Task objective – Transcribe the stretch of entries below from the line with "wywiedzioną z japońskiej" through the line with "każdą wolną przestrzeń", exactly and with both ends included; leave out all other lines.
|---|
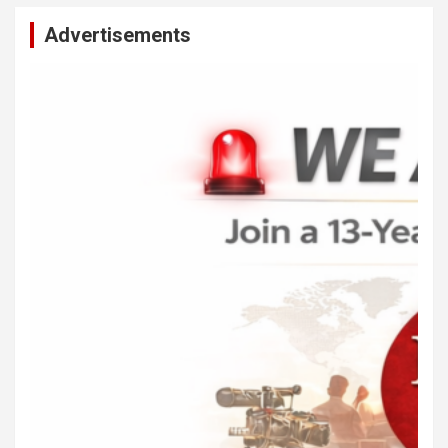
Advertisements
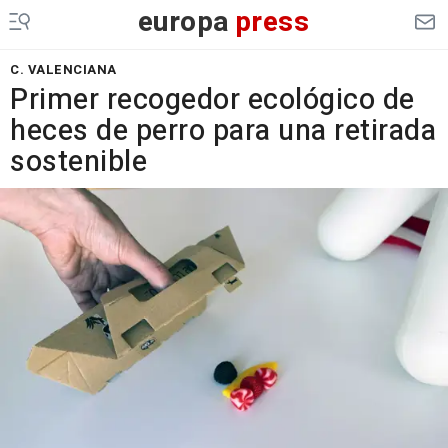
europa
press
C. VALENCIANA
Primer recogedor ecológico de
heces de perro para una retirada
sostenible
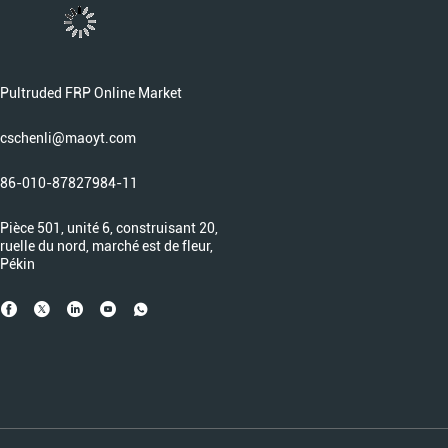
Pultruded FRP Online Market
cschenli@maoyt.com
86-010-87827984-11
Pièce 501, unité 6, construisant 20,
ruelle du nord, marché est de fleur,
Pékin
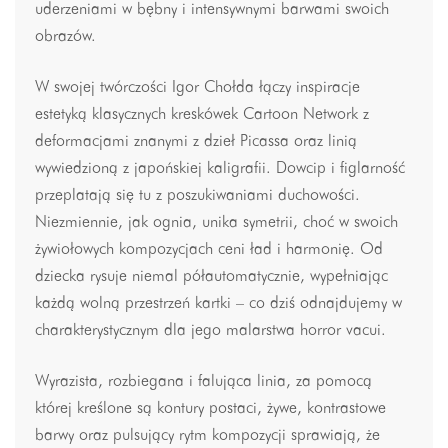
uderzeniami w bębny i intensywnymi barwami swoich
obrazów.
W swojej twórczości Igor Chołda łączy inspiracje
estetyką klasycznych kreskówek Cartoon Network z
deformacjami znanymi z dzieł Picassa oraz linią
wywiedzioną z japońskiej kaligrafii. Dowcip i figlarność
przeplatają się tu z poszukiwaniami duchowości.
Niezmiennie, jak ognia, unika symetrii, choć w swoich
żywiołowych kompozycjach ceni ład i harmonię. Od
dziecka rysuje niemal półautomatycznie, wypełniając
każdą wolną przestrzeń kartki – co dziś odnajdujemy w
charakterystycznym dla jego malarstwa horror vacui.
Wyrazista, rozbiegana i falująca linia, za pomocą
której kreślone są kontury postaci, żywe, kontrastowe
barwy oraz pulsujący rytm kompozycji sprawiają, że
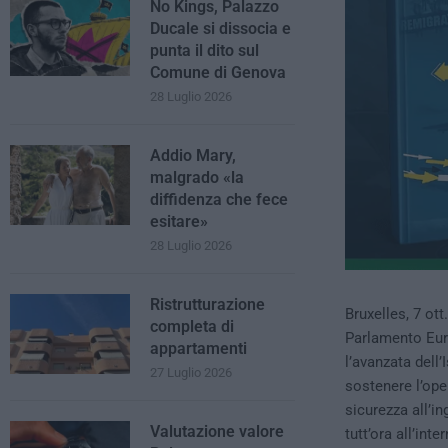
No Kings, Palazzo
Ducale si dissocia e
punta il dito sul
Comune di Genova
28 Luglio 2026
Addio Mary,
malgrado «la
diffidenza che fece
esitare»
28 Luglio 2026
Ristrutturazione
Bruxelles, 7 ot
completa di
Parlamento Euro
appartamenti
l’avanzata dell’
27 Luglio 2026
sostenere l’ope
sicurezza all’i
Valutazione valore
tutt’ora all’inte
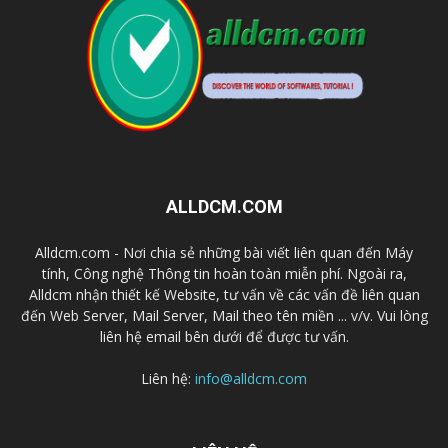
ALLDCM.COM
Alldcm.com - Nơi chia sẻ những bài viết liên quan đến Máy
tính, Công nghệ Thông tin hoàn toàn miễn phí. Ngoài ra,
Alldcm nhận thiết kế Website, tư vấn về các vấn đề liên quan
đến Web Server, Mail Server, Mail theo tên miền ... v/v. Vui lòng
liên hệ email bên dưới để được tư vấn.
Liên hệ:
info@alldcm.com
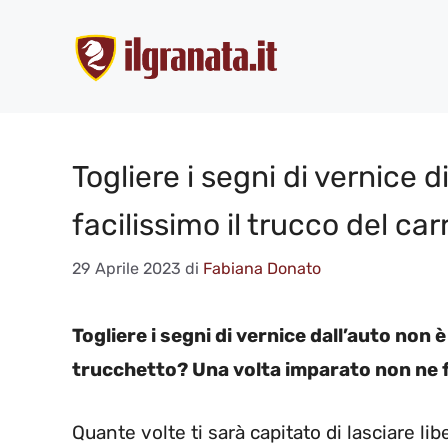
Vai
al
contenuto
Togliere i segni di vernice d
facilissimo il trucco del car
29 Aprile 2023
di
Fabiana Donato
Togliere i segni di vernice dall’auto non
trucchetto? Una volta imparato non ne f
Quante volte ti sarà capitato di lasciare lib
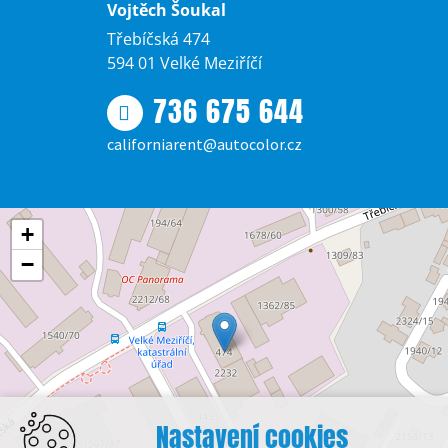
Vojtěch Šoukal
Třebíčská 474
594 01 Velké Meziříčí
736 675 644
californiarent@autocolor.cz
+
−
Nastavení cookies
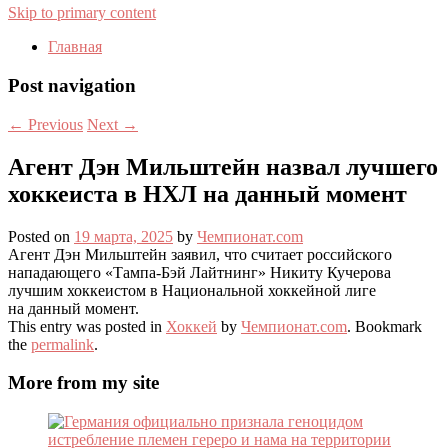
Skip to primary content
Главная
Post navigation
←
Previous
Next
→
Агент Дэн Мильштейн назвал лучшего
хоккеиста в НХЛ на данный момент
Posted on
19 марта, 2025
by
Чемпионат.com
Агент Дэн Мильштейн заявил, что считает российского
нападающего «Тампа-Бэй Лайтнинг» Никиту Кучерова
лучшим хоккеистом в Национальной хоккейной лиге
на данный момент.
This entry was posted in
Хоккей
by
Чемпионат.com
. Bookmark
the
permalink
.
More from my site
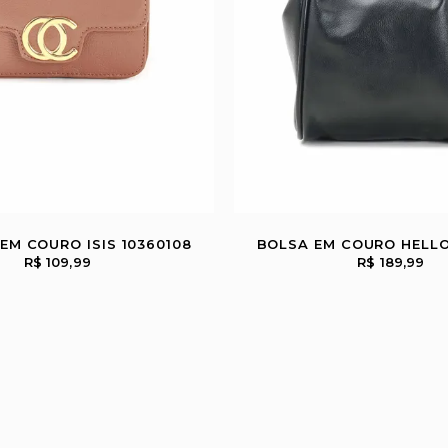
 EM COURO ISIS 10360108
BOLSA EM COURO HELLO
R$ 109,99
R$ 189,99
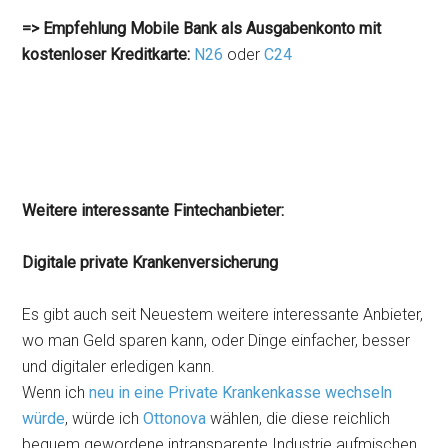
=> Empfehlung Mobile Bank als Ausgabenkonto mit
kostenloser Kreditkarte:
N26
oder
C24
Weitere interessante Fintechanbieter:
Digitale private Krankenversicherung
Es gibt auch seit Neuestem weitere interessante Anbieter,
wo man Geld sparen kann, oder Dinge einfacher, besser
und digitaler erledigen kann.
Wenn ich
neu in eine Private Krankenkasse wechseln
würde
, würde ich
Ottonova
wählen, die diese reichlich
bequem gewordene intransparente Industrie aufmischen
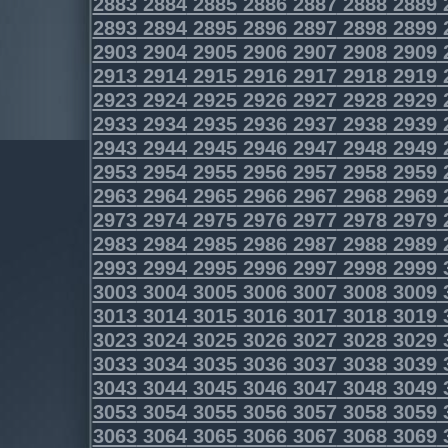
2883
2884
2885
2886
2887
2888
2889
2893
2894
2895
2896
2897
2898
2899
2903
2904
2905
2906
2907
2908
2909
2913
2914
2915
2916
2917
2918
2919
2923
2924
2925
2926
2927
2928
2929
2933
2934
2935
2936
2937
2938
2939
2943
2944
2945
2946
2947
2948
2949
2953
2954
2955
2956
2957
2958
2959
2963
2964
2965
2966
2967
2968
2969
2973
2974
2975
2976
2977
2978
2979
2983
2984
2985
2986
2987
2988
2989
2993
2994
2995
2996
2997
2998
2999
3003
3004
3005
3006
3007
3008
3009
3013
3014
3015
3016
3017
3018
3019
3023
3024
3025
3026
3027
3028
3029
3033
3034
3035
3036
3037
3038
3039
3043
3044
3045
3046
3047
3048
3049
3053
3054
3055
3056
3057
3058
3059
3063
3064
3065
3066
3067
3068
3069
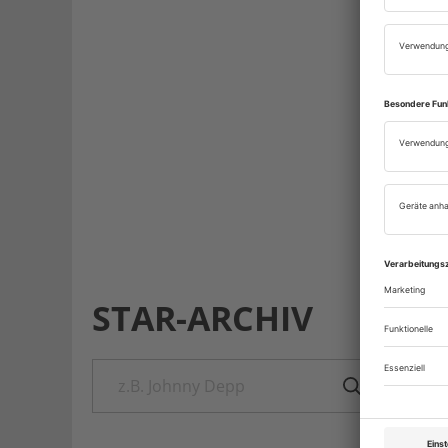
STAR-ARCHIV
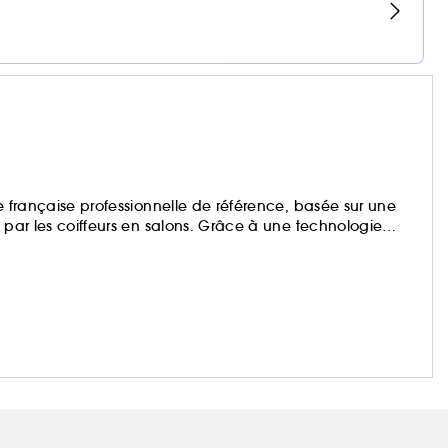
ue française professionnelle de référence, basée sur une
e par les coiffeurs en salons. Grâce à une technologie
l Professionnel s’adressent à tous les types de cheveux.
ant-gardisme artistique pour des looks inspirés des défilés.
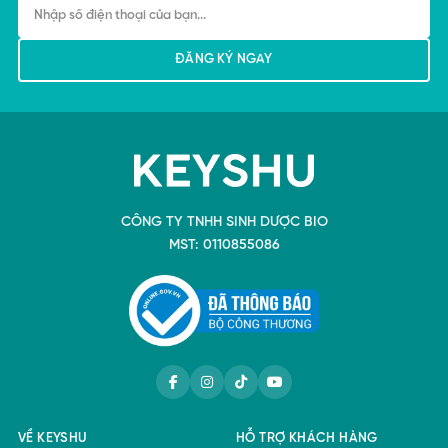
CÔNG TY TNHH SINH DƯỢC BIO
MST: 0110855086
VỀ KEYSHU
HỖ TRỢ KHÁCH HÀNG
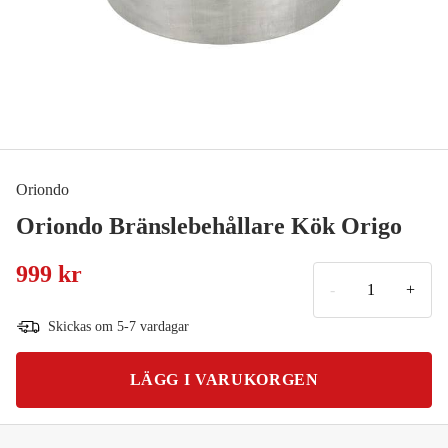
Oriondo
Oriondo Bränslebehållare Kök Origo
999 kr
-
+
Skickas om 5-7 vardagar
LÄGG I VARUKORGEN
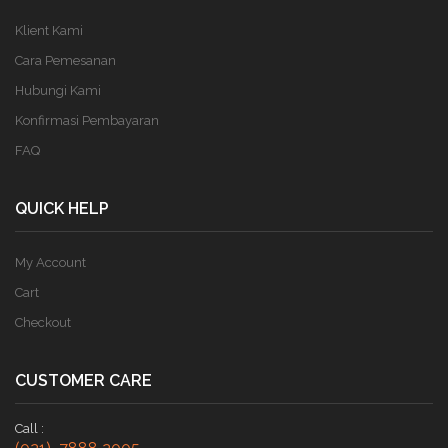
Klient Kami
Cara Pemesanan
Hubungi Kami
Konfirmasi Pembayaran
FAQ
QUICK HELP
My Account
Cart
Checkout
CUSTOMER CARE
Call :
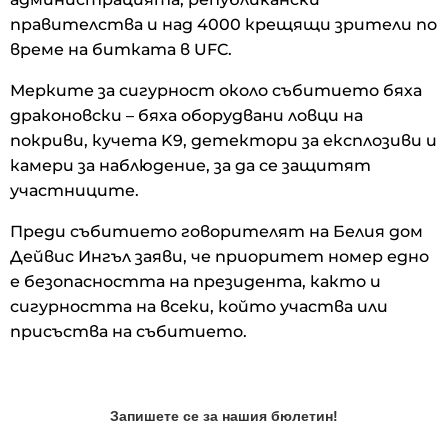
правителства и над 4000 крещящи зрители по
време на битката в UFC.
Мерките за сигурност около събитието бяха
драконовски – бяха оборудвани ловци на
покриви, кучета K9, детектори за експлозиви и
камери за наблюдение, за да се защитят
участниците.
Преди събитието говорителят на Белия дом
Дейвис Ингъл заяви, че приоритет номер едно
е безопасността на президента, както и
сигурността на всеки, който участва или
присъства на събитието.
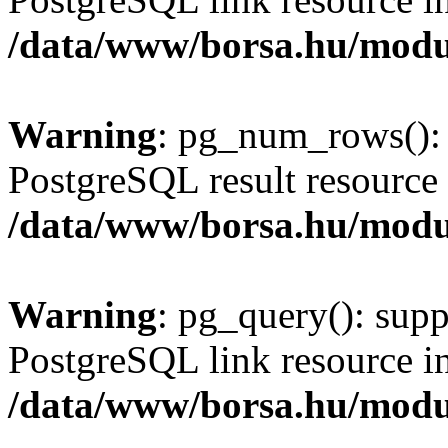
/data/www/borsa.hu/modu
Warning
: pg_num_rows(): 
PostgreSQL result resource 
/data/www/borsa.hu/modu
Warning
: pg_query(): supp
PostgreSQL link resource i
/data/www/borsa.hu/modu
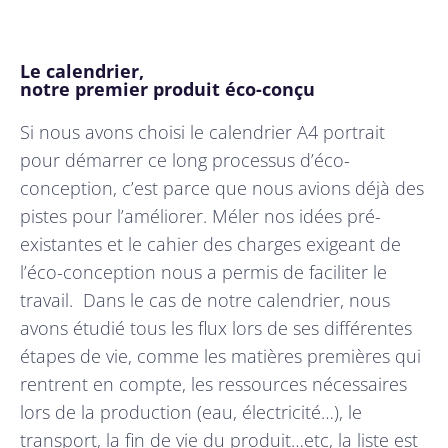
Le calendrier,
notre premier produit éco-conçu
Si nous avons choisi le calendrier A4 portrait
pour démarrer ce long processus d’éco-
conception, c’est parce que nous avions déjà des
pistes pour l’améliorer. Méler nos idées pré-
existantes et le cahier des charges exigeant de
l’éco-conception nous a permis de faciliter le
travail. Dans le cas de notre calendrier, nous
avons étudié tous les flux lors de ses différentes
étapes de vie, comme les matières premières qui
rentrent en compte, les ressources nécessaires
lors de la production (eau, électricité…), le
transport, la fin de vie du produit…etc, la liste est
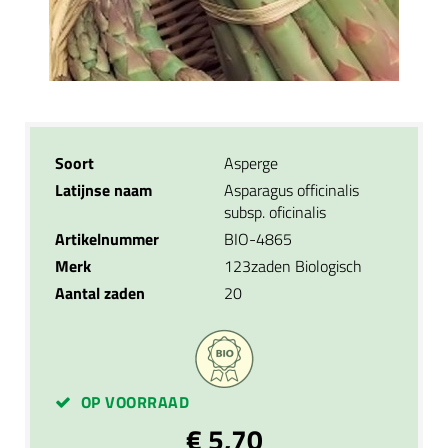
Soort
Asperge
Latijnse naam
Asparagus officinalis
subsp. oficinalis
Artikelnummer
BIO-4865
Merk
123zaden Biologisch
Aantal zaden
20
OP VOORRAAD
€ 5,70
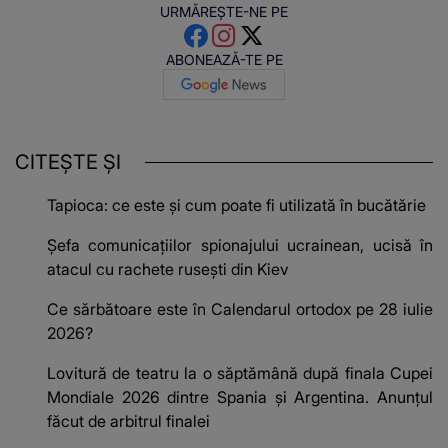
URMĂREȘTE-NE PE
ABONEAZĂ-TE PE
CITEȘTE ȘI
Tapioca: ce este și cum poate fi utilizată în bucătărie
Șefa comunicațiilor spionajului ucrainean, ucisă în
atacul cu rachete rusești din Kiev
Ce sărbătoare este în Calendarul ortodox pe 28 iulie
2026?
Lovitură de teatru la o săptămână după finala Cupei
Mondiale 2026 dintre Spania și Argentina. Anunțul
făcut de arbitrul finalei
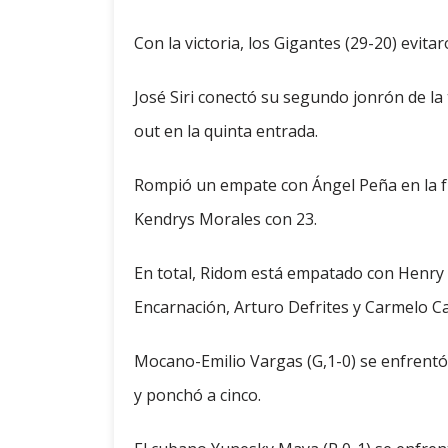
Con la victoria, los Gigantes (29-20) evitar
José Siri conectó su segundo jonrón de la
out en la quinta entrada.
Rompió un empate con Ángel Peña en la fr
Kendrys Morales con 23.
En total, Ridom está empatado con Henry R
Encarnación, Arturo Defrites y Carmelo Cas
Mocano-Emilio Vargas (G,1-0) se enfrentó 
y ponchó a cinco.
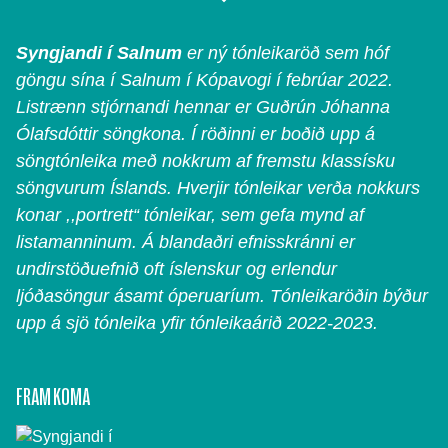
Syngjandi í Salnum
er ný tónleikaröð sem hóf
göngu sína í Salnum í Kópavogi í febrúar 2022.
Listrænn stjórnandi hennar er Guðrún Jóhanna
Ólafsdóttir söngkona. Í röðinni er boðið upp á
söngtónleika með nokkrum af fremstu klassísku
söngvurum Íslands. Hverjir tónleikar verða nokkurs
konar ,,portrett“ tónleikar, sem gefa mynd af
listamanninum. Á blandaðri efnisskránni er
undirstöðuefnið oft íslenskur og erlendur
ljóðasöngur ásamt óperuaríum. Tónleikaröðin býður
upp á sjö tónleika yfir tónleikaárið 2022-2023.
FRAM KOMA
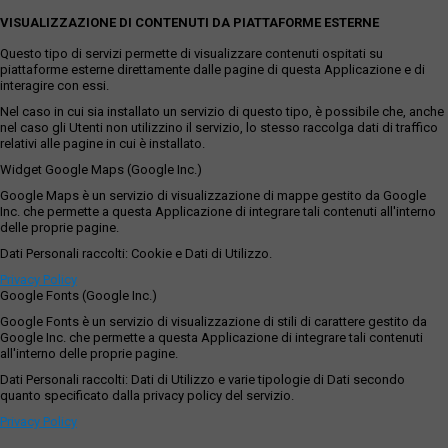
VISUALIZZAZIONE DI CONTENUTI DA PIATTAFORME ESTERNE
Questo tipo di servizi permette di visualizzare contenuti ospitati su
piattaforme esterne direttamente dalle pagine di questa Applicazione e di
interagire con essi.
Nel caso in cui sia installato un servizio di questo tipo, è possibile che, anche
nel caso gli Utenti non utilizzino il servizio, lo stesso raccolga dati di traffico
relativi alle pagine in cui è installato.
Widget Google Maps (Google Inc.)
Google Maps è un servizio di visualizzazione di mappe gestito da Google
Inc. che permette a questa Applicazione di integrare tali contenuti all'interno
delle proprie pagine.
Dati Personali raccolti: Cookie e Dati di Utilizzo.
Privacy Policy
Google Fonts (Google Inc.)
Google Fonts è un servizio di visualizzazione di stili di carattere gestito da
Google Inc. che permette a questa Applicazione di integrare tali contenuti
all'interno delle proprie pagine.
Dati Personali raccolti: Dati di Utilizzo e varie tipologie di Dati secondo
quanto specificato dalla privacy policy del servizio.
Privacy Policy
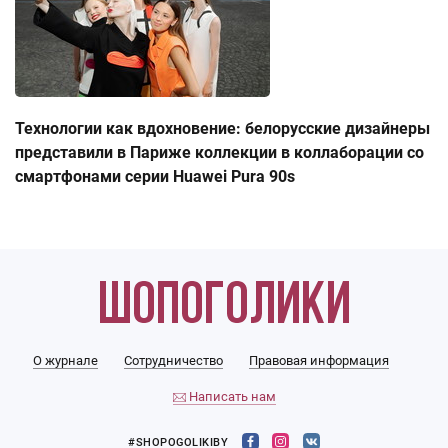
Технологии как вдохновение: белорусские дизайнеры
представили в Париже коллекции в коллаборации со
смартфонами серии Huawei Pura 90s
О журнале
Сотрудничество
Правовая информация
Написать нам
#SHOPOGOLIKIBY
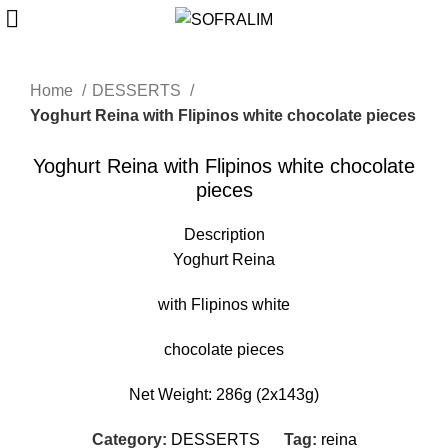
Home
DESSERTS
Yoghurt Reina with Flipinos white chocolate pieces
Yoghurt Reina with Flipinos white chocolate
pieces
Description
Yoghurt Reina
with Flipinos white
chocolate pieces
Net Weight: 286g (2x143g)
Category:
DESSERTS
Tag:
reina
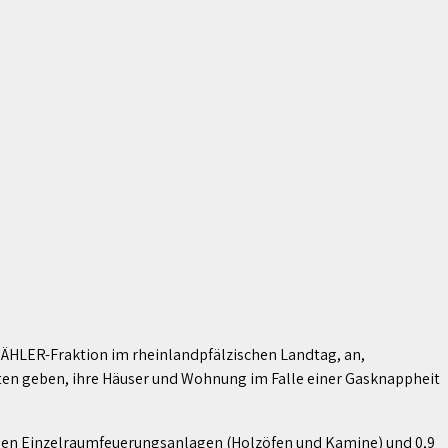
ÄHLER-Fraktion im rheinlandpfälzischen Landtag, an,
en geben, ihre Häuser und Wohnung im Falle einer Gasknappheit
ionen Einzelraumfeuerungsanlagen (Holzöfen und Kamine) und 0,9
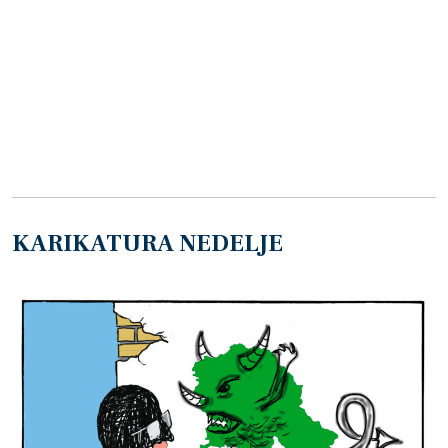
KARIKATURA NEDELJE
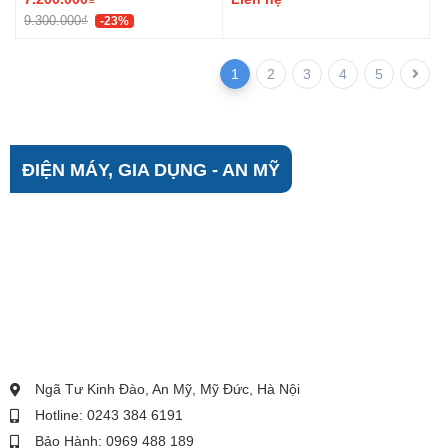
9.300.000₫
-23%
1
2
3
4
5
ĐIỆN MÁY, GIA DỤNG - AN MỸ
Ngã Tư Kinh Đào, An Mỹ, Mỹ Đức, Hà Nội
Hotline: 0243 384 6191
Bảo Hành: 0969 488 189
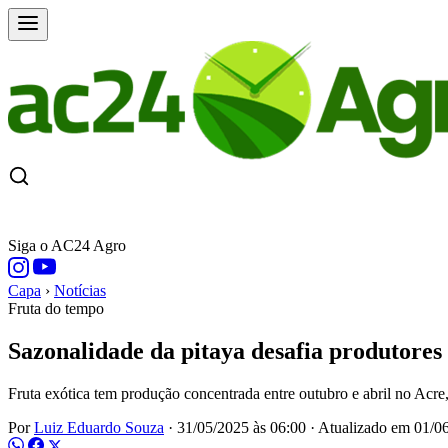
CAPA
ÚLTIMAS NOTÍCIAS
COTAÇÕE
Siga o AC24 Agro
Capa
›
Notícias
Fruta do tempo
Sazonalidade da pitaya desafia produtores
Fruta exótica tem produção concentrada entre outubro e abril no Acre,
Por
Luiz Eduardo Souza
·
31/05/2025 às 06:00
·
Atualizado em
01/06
|---|
Response for this exercise –
wywiedzioną z japońskiej kaligrafii. Dowcip i figlarność
przeplatają się tu z poszukiwaniami duchowości.
Niezmiennie, jak ognia, unika symetrii, choć w swoich
żywiołowych kompozycjach ceni ład i harmonię. Od
dziecka rysuje niemal półautomatycznie, wypełniając
każdą wolną przestrzeń kartki – co dziś odnajdujemy w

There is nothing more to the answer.